--- Directive ---
Transcribe every line of text in the data below verbatim, leaving out the pictures.

--- Provided records ---
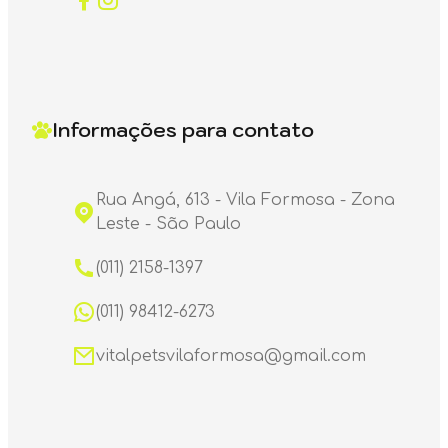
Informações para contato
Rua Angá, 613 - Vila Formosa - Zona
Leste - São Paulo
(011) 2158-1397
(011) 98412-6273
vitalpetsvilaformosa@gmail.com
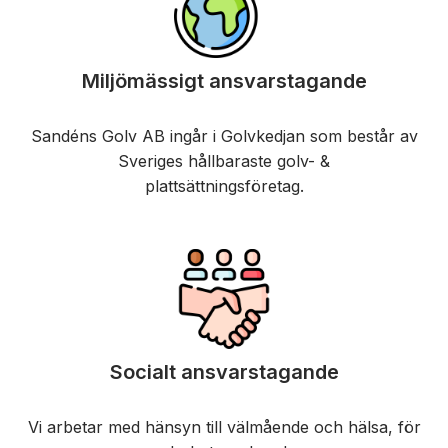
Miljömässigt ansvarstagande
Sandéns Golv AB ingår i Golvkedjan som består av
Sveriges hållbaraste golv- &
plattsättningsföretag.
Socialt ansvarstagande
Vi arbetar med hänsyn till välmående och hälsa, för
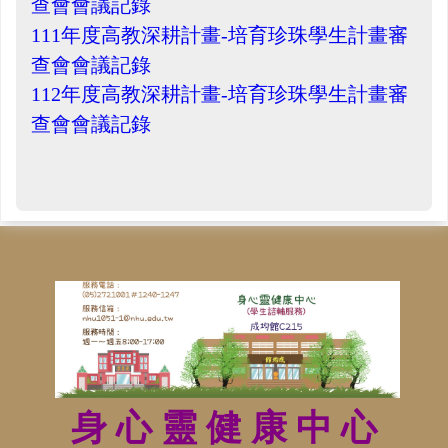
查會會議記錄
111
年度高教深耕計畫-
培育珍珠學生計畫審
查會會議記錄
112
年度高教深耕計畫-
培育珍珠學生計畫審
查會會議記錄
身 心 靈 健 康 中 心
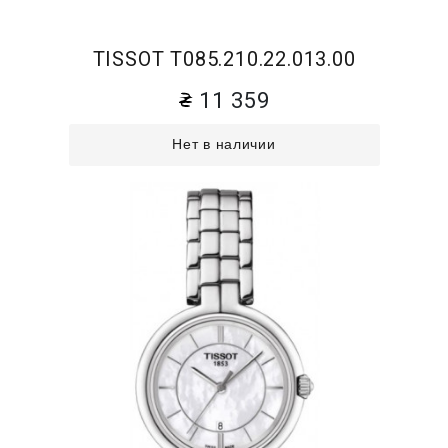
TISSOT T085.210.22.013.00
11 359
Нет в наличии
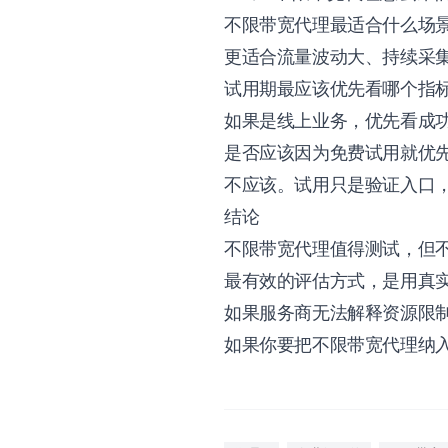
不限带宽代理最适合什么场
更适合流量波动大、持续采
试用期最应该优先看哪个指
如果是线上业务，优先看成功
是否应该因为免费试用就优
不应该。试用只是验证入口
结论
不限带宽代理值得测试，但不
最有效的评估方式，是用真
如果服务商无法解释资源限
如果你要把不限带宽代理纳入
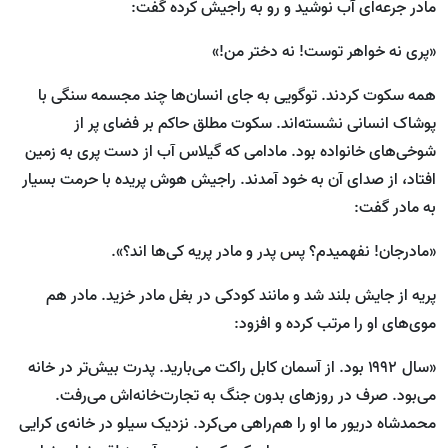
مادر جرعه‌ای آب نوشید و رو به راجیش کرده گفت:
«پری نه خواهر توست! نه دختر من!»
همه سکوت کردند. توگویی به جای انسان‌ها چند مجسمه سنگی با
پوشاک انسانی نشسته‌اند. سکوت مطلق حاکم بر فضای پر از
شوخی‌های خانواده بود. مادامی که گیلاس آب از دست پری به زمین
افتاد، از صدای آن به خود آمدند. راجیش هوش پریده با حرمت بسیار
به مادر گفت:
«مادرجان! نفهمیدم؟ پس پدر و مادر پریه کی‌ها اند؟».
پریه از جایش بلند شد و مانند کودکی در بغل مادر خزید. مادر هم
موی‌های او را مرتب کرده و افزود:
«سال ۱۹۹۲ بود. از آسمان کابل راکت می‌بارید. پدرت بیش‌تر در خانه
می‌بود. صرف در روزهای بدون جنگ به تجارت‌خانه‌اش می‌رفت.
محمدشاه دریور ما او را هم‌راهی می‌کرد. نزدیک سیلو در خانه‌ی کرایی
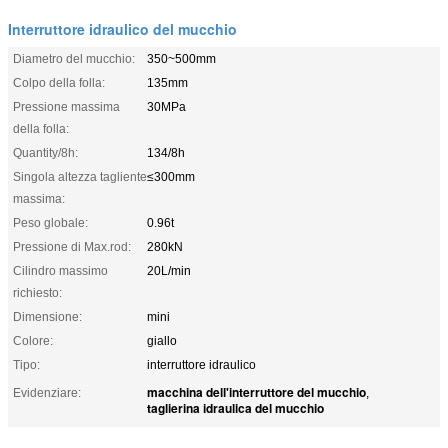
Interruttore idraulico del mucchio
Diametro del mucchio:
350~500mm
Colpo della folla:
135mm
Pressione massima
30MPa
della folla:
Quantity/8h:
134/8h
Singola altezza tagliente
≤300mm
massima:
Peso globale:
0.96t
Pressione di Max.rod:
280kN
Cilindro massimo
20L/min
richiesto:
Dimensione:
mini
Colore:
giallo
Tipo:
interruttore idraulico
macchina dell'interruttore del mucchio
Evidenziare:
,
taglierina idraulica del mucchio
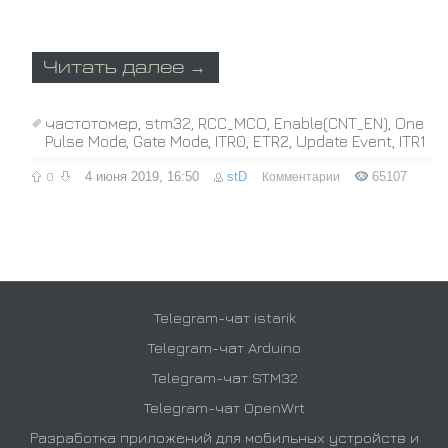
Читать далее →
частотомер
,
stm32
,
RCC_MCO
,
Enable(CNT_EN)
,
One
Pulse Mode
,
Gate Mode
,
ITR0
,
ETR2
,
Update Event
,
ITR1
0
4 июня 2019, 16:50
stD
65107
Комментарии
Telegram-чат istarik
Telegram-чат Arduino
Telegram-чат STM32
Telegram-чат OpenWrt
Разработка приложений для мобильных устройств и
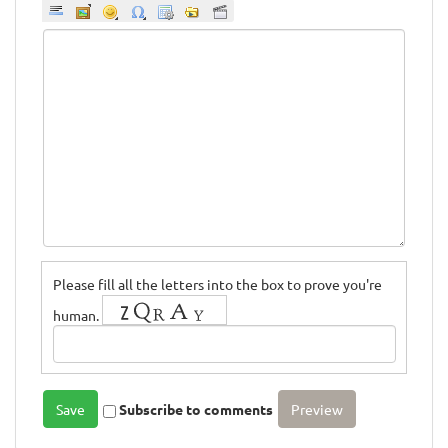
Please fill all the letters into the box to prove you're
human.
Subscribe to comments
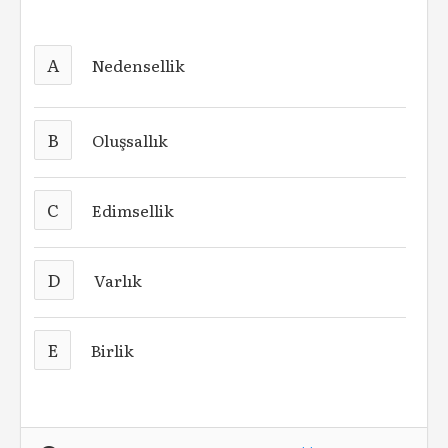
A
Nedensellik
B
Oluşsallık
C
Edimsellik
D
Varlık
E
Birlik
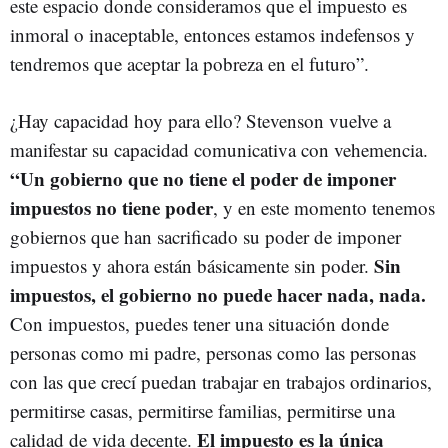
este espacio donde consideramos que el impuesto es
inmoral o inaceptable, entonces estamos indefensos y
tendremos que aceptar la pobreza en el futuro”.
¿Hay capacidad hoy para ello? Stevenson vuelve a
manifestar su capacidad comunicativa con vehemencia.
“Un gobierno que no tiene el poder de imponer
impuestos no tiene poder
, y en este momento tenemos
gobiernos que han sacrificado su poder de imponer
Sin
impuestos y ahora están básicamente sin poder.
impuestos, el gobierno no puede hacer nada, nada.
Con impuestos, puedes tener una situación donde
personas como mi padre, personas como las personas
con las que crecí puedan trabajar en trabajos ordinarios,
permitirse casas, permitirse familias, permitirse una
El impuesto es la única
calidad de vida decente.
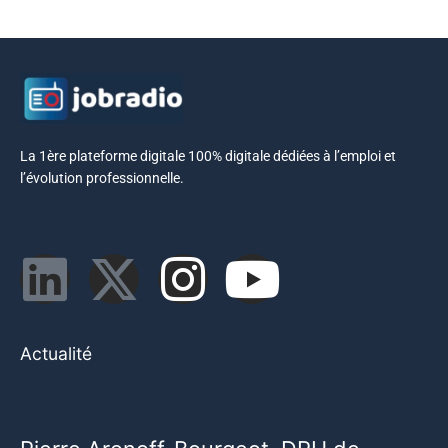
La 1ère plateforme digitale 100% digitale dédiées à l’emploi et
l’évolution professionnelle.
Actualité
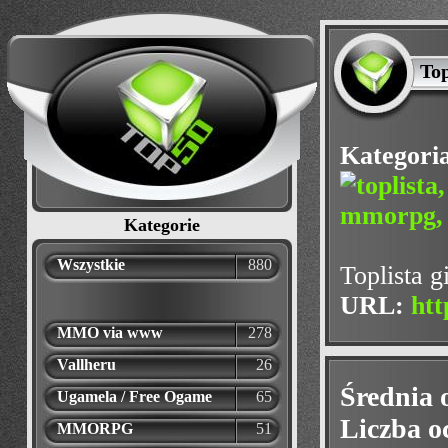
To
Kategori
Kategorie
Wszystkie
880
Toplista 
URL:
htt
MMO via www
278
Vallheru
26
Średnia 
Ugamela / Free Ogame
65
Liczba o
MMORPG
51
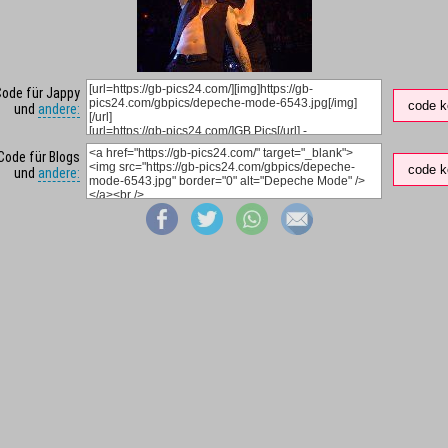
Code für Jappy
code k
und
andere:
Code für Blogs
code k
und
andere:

--- Result below ---
Informações para contato
Rua Angá, 613 - Vila Formosa - Zona
Leste - São Paulo
(011) 2158-1397
(011) 98412-6273
vitalpetsvilaformosa@gmail.com
Miljömässigt ansvarstagande
Sandéns Golv AB ingår i Golvkedjan som består av
Sveriges hållbaraste golv- &
plattsättningsföretag.
Socialt ansvarstagande
Vi arbetar med hänsyn till välmående och hälsa, för
查會會議記錄
111
年度高教深耕計畫-
培育珍珠學生計畫審
查會會議記錄
112
年度高教深耕計畫-
培育珍珠學生計畫審
查會會議記錄
身 心 靈 健 康 中 心
TISSOT T085.210.22.013.00
11 359
Нет в наличии
不限带宽代理最适合什么场
更适合流量波动大、持续采
试用期最应该优先看哪个指
如果是线上业务，优先看成功
是否应该因为免费试用就优
不应该。试用只是验证入口
结论
不限带宽代理值得测试，但不
最有效的评估方式，是用真
如果服务商无法解释资源限
如果你要把不限带宽代理纳入
مادر جرعه‌ای آب نوشید و رو به راجیش کرده گفت:
«پری نه خواهر توست! نه دختر من!»
همه سکوت کردند. توگویی به جای انسان‌ها چند مجسمه سنگی با
پوشاک انسانی نشسته‌اند. سکوت مطلق حاکم بر فضای پر از
شوخی‌های خانواده بود. مادامی که گیلاس آب از دست پری به زمین
افتاد، از صدای آن به خود آمدند. راجیش هوش پریده با حرمت بسیار
به مادر گفت:
«مادرجان! نفهمیدم؟ پس پدر و مادر پریه کی‌ها اند؟».
پریه از جایش بلند شد و مانند کودکی در بغل مادر خزید. مادر هم
موی‌های او را مرتب کرده و افزود:
«سال ۱۹۹۲ بود. از آسمان کابل راکت می‌بارید. پدرت بیش‌تر در خانه
می‌بود. صرف در روزهای بدون جنگ به تجارت‌خانه‌اش می‌رفت.
محمدشاه دریور ما او را هم‌راهی می‌کرد. نزدیک سیلو در خانه‌ی کرایی
Interruttore idraulico del mucchio
Diametro del mucchio:
350~500mm
Colpo della folla:
135mm
Pressione massima
30MPa
della folla:
Quantity/8h:
134/8h
Singola altezza tagliente
≤300mm
massima:
Peso globale:
0.96t
Pressione di Max.rod:
280kN
Cilindro massimo
20L/min
richiesto:
Dimensione:
mini
Colore:
giallo
Tipo:
interruttore idraulico
macchina dell'interruttore del mucchio
Evidenziare:
,
taglierina idraulica del mucchio
Читать далее →
частотомер
,
stm32
,
RCC_MCO
,
Enable(CNT_EN)
,
One
Pulse Mode
,
Gate Mode
,
ITR0
,
ETR2
,
Update Event
,
ITR1
0
4 июня 2019, 16:50
stD
65107
Комментарии
Telegram-чат istarik
Telegram-чат Arduino
Telegram-чат STM32
Telegram-чат OpenWrt
Разработка приложений для мобильных устройств и
Please fill all the letters into the box to prove you're
human.
Subscribe to comments
A
Nedensellik
B
Oluşsallık
C
Edimsellik
D
Varlık
E
Birlik
este espacio donde consideramos que el impuesto es
inmoral o inaceptable, entonces estamos indefensos y
tendremos que aceptar la pobreza en el futuro”.
¿Hay capacidad hoy para ello? Stevenson vuelve a
manifestar su capacidad comunicativa con vehemencia.
“Un gobierno que no tiene el poder de imponer
impuestos no tiene poder
, y en este momento tenemos
gobiernos que han sacrificado su poder de imponer
Sin
impuestos y ahora están básicamente sin poder.
impuestos, el gobierno no puede hacer nada, nada.
Con impuestos, puedes tener una situación donde
personas como mi padre, personas como las personas
con las que crecí puedan trabajar en trabajos ordinarios,
permitirse casas, permitirse familias, permitirse una
El impuesto es la única
calidad de vida decente.
La 1ère plateforme digitale 100% digitale dédiées à l’emploi et
l’évolution professionnelle.
Actualité
To
Kategori
Kategorie
Wszystkie
880
Toplista 
URL:
htt
MMO via www
278
Vallheru
26
Średnia 
Ugamela / Free Ogame
65
Liczba o
MMORPG
51
Code für Jappy
code k
und
andere:
Code für Blogs
code k
und
andere:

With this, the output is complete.